How do you choose an option to match your exact needs? (Monthly Cost, Data Storage Limits, Database Processing Limit & Scalability, Consistency of the service provider, etc.)
To choose an option, you first need to decide how much money you’re willing to spend on it. If your monthly cost is similar across the different providers, then look for other factors that are important to you and compare those. For instance, if you want a service where you can easily load datasets from multiple sources without spending too much time on parallelization and preprocessing, then you should choose Snowflake.
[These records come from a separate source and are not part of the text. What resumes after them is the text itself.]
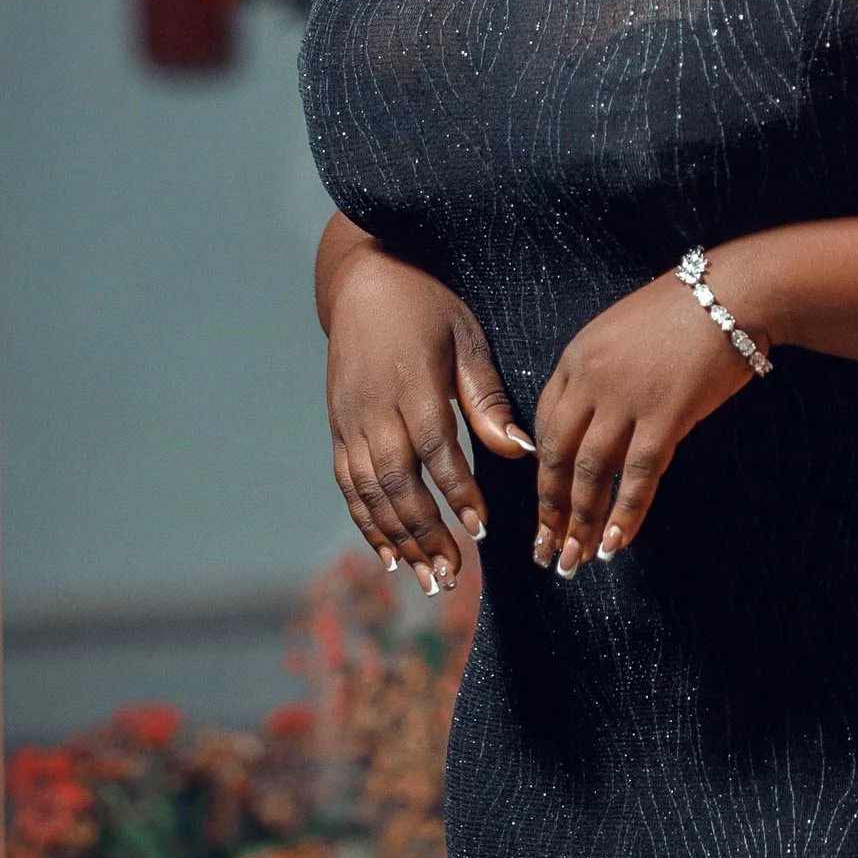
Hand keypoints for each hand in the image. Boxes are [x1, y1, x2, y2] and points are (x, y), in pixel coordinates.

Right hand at [322, 231, 532, 591]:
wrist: (364, 280)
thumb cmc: (427, 306)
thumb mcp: (466, 339)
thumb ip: (486, 398)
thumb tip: (520, 449)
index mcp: (413, 384)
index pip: (436, 450)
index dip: (458, 493)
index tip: (481, 530)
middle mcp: (374, 408)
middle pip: (397, 482)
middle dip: (424, 533)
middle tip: (451, 574)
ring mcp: (350, 420)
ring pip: (369, 492)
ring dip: (396, 539)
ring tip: (424, 577)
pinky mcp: (337, 427)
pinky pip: (348, 484)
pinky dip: (366, 523)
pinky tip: (387, 555)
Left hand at [532, 259, 767, 577]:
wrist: (735, 291)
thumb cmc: (688, 310)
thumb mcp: (625, 333)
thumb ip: (603, 375)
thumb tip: (599, 422)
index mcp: (576, 357)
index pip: (544, 426)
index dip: (539, 473)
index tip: (542, 506)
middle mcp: (591, 380)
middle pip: (556, 456)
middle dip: (550, 510)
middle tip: (546, 550)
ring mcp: (626, 398)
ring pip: (589, 473)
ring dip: (581, 523)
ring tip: (575, 560)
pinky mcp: (665, 415)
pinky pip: (637, 474)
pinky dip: (625, 513)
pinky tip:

On the other hand, if your monthly cost is similar to a lot of the services in this list but you need more time and effort to load your data from multiple sources, then Redshift will be perfect for you (although it might be overkill for most companies).
My personal favorite at the moment is BigQuery. As I stated above, it’s simple to use and has a lot of powerful commands that are very easy to implement compared to other tools out there. Also, if you’re working with data in JSON files, then you can’t go past the new feature that allows users to load them into BigQuery (you can read about this feature here ).
At the time of writing, BigQuery has a free preview period up until mid-August 2018. Using it is easy, so I would suggest testing it out first if you’re interested in working with their service. There are also tutorials that can help you get started (although they might be outdated now):
If you’re looking for a service with BigQuery-like capabilities that supports multiple file types, then I would suggest going with Redshift.
I recently had to move our data warehouse from Snowflake to Redshift and it was very easy.
Conclusion paragraph: After seeing the pros and cons of each service, it seems that Redshift is the best solution for most companies. It provides a more affordable option to BigQuery while still having all the features you need in an analytical database like Snowflake. If your company needs something with even higher performance or larger capacity than Redshift, then maybe Google’s product would be a better fit. But if not, we recommend going with Redshift today!